Concordia Research Station Source: StephenHudson on
Wikimedia Commons. Public domain.
And the effects of living in isolation with a small group are being tested in Antarctica. The scientists at Concordia Research Station in Antarctica are completely isolated for nine months of the year in the most extreme environment on Earth. Even in summer the outdoor temperatures rarely rise about -25°C. In the winter the temperature can fall to -80°C (-112°F) and there is darkness around the clock.

The scientists at Concordia are well aware that their experiences model the psychological pressures the crew of a manned mission to Mars will experience. In an article for the New York Times, physician and researcher Alexander Kumar explained what it's like to return to civilization after a stint there. He notes:
"I have learned a lot about Antarctica, myself and, of course, what might lie ahead on Mars. If we can make the journey, why would we go? And, as we have debated into the wee night hours, should we go?"
I think that's the ultimate question: even if we can make a Mars should we expend the resources and risk the lives of astronauts to do so? And would the discovery of possible life on Mars make a difference?

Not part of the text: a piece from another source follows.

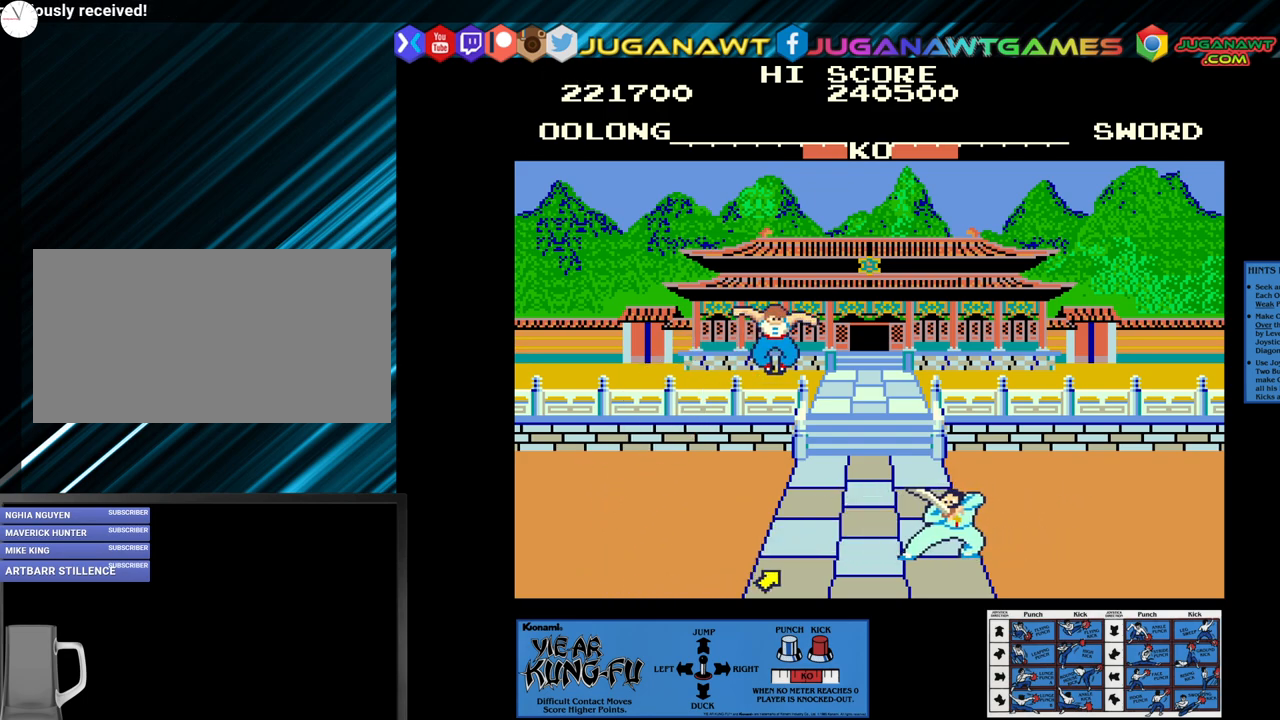
{"buttons": ["CROSS"], "left_stick": "center", "events": [[17, "left_stick", "center"], [133, "left_stick", "down"], [233, "left_stick", "center"], [333, "left_stick", "down"], [417, "left_stick", "center"]]}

I admit I really like the idea of a human colony on Mars, but I'm not sure if that's just a romantic notion from having read too many science fiction novels. Even Kim Stanley Robinson's Red Mars, which shows the terrible difficulties - both human and technical - of colonizing Mars doesn't suggest we shouldn't try to go there in the first place. Even if it's hard I think we should go.

And heck, if given the opportunity, I think I would go, even if there aren't little green men. I guess I should be saving up so that I have a spare $500,000 when tickets go on sale.